White Horse
- Type: Scotch Whisky
- Manufacturer: Diageo
- Origin: Scotland
- Introduced: 1871
- Alcohol by volume: 40%

= White Horse (whisky) =

Brand of Scotch whisky

White Horse Scotch Whisky is a blended Scotch whisky produced by Diageo in Scotland. It was first produced by James Logan Mackie in Edinburgh in 1891. In 2006, White Horse won blended whisky of the year in Murray's 2007 Whisky Bible.

==History==
During World War 2, White Horse scotch was provided to crews of the 467th Bombardment Group during mission debriefings. The late New York Yankees manager Joe McCarthy favoured the White Horse brand of scotch. When he imbibed to excess he was said to be "riding the white horse". Other whiskies coming from the White Horse stable include Logan.

==Composition==
White Horse is a blended whisky, as opposed to the single malt style.
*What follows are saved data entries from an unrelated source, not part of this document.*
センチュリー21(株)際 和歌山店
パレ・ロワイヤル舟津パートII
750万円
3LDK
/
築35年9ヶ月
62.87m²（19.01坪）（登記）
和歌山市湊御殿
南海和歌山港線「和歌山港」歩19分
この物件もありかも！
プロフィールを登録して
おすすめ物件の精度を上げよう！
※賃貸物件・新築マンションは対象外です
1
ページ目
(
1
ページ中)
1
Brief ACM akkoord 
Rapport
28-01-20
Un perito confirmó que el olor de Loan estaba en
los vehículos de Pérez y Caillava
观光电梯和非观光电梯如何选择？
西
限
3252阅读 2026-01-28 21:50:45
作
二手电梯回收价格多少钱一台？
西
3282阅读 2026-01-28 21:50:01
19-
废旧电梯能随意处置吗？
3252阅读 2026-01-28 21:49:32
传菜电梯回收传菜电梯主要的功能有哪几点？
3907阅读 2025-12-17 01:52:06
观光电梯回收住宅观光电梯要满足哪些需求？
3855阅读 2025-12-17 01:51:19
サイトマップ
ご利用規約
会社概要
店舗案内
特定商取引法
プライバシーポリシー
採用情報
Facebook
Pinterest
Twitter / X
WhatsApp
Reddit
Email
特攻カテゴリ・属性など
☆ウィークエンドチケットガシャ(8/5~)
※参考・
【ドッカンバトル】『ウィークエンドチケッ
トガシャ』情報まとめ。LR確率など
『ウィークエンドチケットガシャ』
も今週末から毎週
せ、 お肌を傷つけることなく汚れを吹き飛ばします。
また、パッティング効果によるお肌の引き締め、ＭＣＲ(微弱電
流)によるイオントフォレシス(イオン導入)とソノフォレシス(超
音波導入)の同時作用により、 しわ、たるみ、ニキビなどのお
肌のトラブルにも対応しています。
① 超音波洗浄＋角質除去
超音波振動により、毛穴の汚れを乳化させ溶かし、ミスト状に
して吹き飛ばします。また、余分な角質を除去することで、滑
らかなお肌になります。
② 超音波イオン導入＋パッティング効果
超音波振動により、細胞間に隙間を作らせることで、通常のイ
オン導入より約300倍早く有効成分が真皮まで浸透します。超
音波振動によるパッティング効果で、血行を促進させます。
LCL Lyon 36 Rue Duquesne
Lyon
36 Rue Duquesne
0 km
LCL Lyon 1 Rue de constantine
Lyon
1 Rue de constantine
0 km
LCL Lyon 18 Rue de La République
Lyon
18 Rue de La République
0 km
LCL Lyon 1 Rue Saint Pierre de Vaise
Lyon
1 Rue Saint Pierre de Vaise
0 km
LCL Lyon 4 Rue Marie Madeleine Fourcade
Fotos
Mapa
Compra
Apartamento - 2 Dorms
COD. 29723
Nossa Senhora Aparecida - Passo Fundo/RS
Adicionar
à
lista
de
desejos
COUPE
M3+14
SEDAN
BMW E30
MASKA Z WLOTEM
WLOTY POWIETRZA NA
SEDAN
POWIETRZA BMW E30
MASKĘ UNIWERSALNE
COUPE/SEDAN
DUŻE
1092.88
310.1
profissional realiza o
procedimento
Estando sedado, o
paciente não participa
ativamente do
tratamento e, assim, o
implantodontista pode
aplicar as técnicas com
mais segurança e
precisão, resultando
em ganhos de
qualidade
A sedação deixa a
White Horse is particularly noted for its use of the Lagavulin.

==Popular culture==
- White Horse is featured in Mieko Kawakami's Breast and Eggs: A Novel (2020) as the main feature of the "all you can drink special" at the Chanel Bar in Tokyo.
- In his song "Beeswing," English musician Richard Thompson sings of a travelling woman who has "White Horse in her hip pocket, and a wolfhound at her feet".
- In the late 1960s and early 1970s, the advertising slogan of White Horse Whisky was "you can take a white horse anywhere", accompanied by a white horse in various settings, such as a garden party.
- In Agatha Christie's novel The ABC Murders a letter sent to Poirot is addressed to White Horse Mansions, instead of White Haven Mansions, his correct address. The characters speculate that the sender was drinking White Horse Whisky as he typed it.
- In Richard Yates's 1961 novel Revolutionary Road, a small model horse taken from around a White Horse whisky bottle and gifted to her by her father serves as an important symbol of nostalgia, love, and hope for April Wheeler.